[Work instruction] Search the data for the word "center". Reproduce every line where it is found.

[Task inputs]
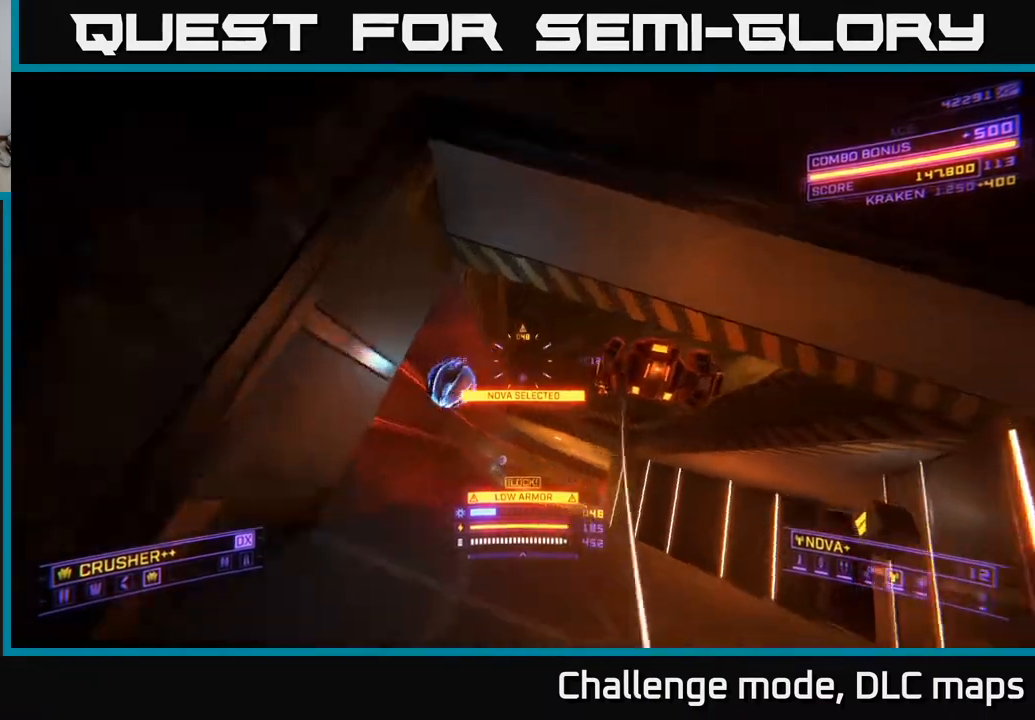
{"buttons": [], "left_stick": "up-left", "right_stick": "center", "events": [[133, "right_stick", "up-right"], [233, "X", "up"], [317, "R2", "down"], [417, "R2", "up"], [417, "right_stick", "center"]]}
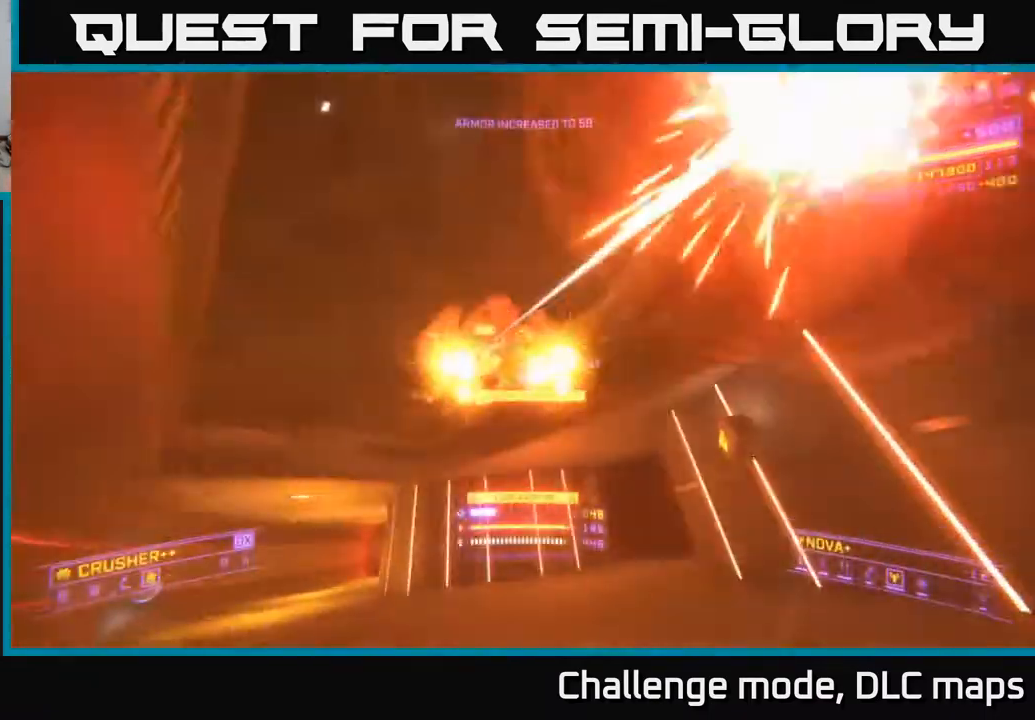
{"buttons": ["X"], "left_stick": "left", "right_stick": "down", "events": [[17, "left_stick", "up"], [33, "A", "down"], [33, "right_stick", "up-right"], [183, "right_stick", "up"], [200, "L2", "down"], [217, "A", "up"], [300, "right_stick", "down"], [317, "L2", "up"], [317, "left_stick", "left"], [333, "X", "down"], [367, "left_stick", "down-left"], [483, "left_stick", "left"]]}
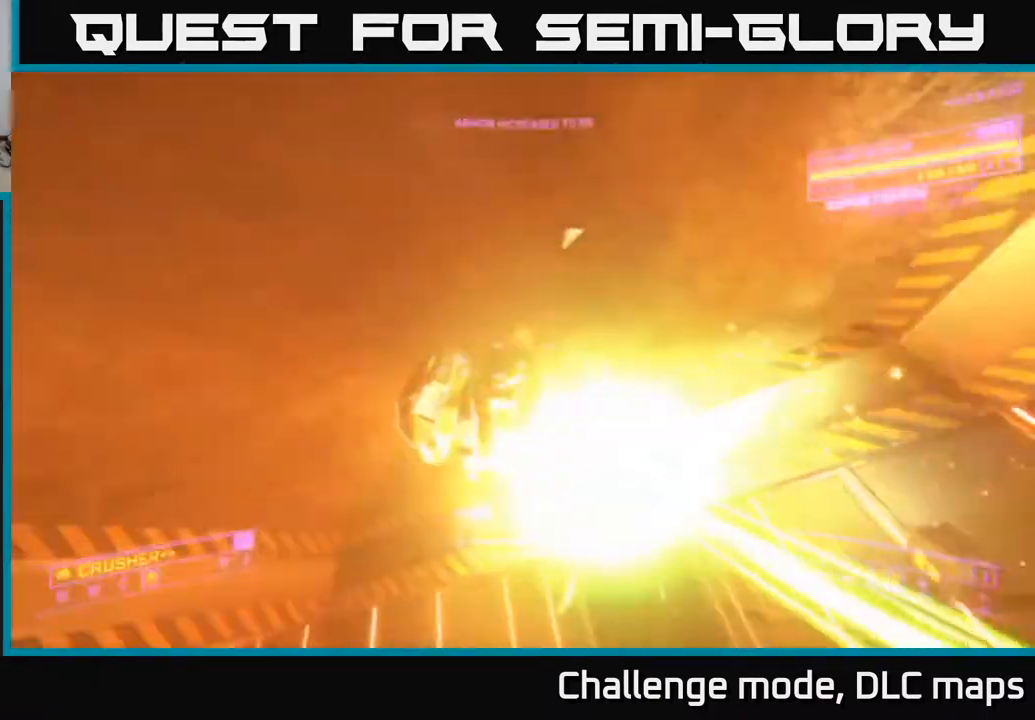
{"buttons": ["A"], "left_stick": "up-right", "right_stick": "down-right", "events": [[33, "L3", "down"], [33, "right_stick", "center"], [83, "right_stick", "up-right"], [100, "X", "up"], [183, "L3", "up"], [250, "right_stick", "up"], [283, "left_stick", "up"], [367, "A", "down"], [383, "left_stick", "up-right"], [433, "right_stick", "down-right"]]}
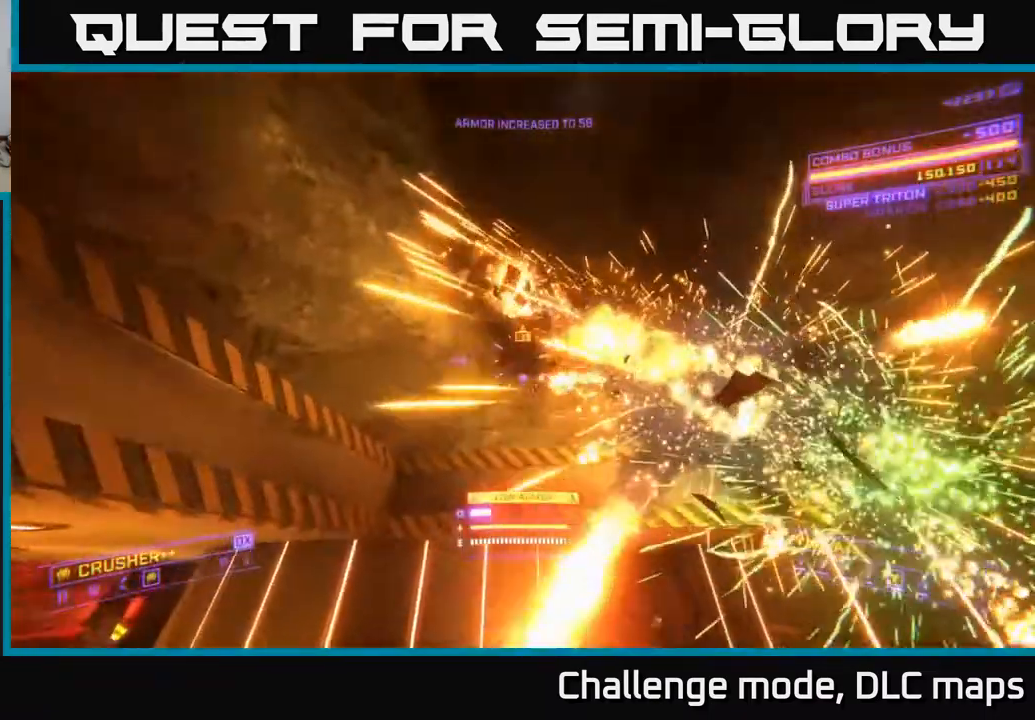
{"buttons": [], "left_stick": "up-right", "right_stick": "center", "events": [[267, "right_stick", "center"], [317, "A", "up"]]}
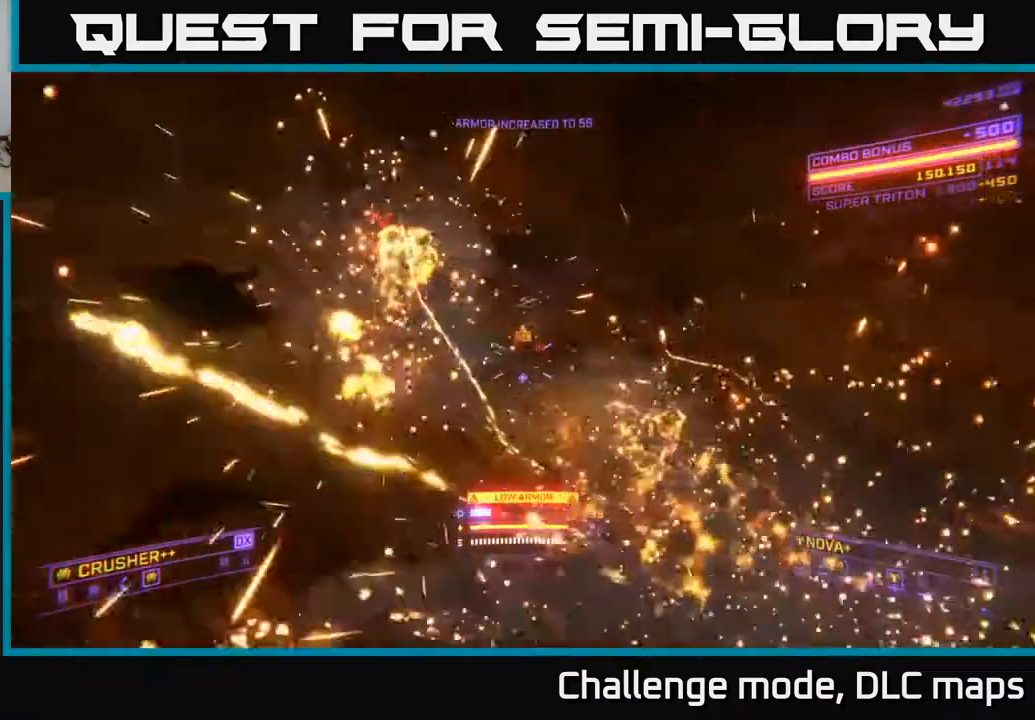
{"buttons": ["A"], "left_stick": "up-left", "right_stick": "down", "events": [[83, "X", "down"], [183, "left_stick", "up"], [300, "left_stick", "up-left"], [317, "X", "up"], [400, "right_stick", "down"], [483, "A", "down"]]}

[Solved problem]
{"buttons": [], "left_stick": "up-left", "right_stick": "center", "events": [[133, "right_stick", "up-right"], [233, "X", "up"], [317, "R2", "down"], [417, "R2", "up"], [417, "right_stick", "center"]]}
{"buttons": ["A"], "left_stick": "up-right", "right_stick": "down-right", "events": [[33, "L3", "down"], [33, "right_stick", "center"], [83, "right_stick", "up-right"], [100, "X", "up"], [183, "L3", "up"], [250, "right_stick", "up"], [283, "left_stick", "up"], [367, "A", "down"], [383, "left_stick", "up-right"], [433, "right_stick", "down-right"]]}
{"buttons": [], "left_stick": "up-right", "right_stick": "center", "events": [[267, "right_stick", "center"], [317, "A", "up"]]}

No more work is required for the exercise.